Department of Pathology, Microbiology and Immunology. University of South Carolina School of Medicine, Columbia, SC 29208, USA.
Department of Pathology, Microbiology and Immunology. University of South Carolina School of Medicine, Columbia, SC 29208, USA.
Brain Behav Immun. 2019 Nov;82:25-35. doi: 10.1016/j.bbi.2019.07.028. Epub 2019 Jul 26.
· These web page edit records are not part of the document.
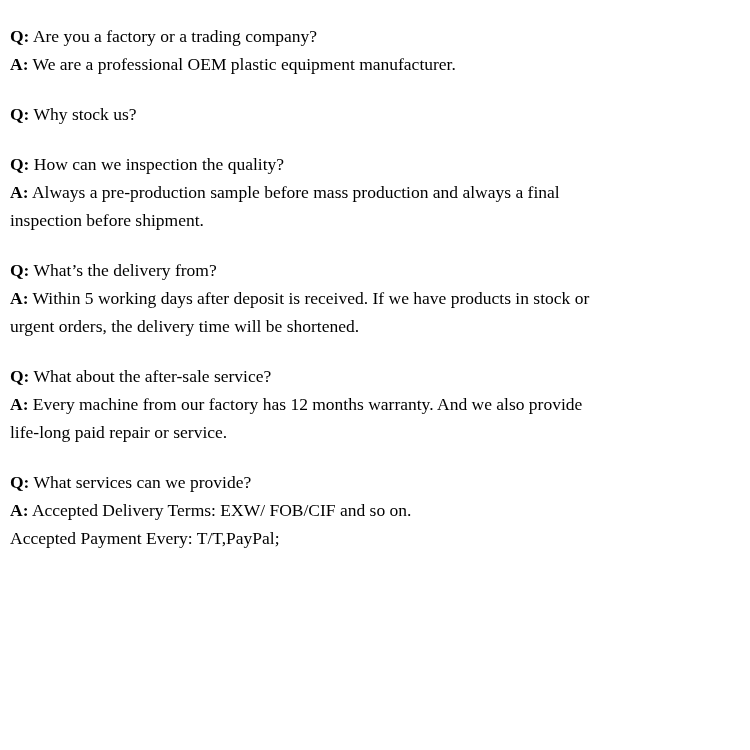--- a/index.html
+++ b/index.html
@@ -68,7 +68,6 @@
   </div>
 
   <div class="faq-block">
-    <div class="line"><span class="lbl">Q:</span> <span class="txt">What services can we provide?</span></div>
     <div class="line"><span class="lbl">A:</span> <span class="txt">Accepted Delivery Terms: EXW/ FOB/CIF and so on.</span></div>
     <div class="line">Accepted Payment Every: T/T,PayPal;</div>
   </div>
Currently, a combination of marijuana cannabinoids including delta-9-tetrahydrocannabinol (THC) and cannabidiol (CBD) is used as a drug to treat muscle spasticity in patients with Multiple Sclerosis (MS). Because these cannabinoids can also suppress inflammation, it is unclear whether such patients benefit from suppression of neuroinflammation and if so, what is the mechanism through which cannabinoids act. In the currently study, we used a murine model of MS, experimental autoimmune encephalomyelitis (EAE), to study the role of gut microbiota in the attenuation of clinical signs of paralysis and inflammation caused by cannabinoids. THC + CBD treatment attenuated EAE and caused significant decrease in inflammatory cytokines such as IL-17 and IFN-γ while promoting the induction of anti-inflammatory cytokines such as IL-10 and TGF-β. Use of 16S rRNA sequencing on bacterial DNA extracted from the gut revealed that EAE mice showed high abundance of mucin degrading bacterial species, such as Akkermansia muciniphila (A. muc), which was significantly reduced after THC + CBD treatment. Fecal Material Transfer (FMT) experiments confirmed that THC + CBD-mediated changes in the microbiome play a critical role in attenuating EAE. In silico computational metabolomics revealed that LPS biosynthesis, a key component in gram-negative bacteria such as A. muc, was found to be elevated in EAE mice which was confirmed by demonstrating higher levels of LPS in the brain, while treatment with THC + CBD reversed this trend. EAE mice treated with THC + CBD also had significantly higher levels of short chain fatty acids such as butyric, isovaleric, and valeric acids compared to naïve or disease controls. Collectively, our data suggest that cannabinoids may attenuate EAE and suppress neuroinflammation by preventing microbial dysbiosis seen during EAE and promoting healthy gut microbiota.
目前,大麻素化合物(包括 δ-9-四氢大麻酚(THC)和大麻二酚(CBD))的组合被用作治疗多发性硬化症(MS)患者肌肉痉挛的药物。因为这些大麻素也可以抑制炎症,所以不清楚这些患者是否受益于神经炎症的抑制,如果是,大麻素的作用机制是什么。在目前的研究中,我们使用了实验性自身免疫性脑脊髓炎(EAE)的 MS 小鼠模型,研究了肠道微生物群在减轻大麻素引起的瘫痪和炎症临床症状中的作用。THC+CBD 治疗减轻了 EAE,并显著降低了促炎细胞因子如 IL-17 和 IFN-γ,同时促进了抗炎细胞因子如 IL-10 和 TGF-β的诱导。用细菌 DNA 提取的 16S rRNA 测序揭示了 EAE 小鼠肠道中存在大量黏液降解细菌物种,如阿克曼氏菌(A. muc),THC+CBD 治疗后显著减少。粪便材料转移(FMT)实验证实,THC+CBD 介导的微生物组变化在减轻 EAE 中起着关键作用。计算代谢组学表明,内毒素生物合成(革兰氏阴性菌如 A. muc 的关键成分)在 EAE 小鼠中升高,这通过证明大脑中的 LPS 水平更高得到证实,而 THC+CBD 治疗则逆转了这一趋势。与未治疗或疾病对照组相比,接受 THC+CBD 治疗的 EAE 小鼠还具有显著更高水平的短链脂肪酸,如丁酸、异戊酸和戊酸。总的来说,我们的数据表明,大麻素可能通过防止 EAE 期间出现的微生物失调并促进健康的肠道微生物群来减轻 EAE 和抑制神经炎症。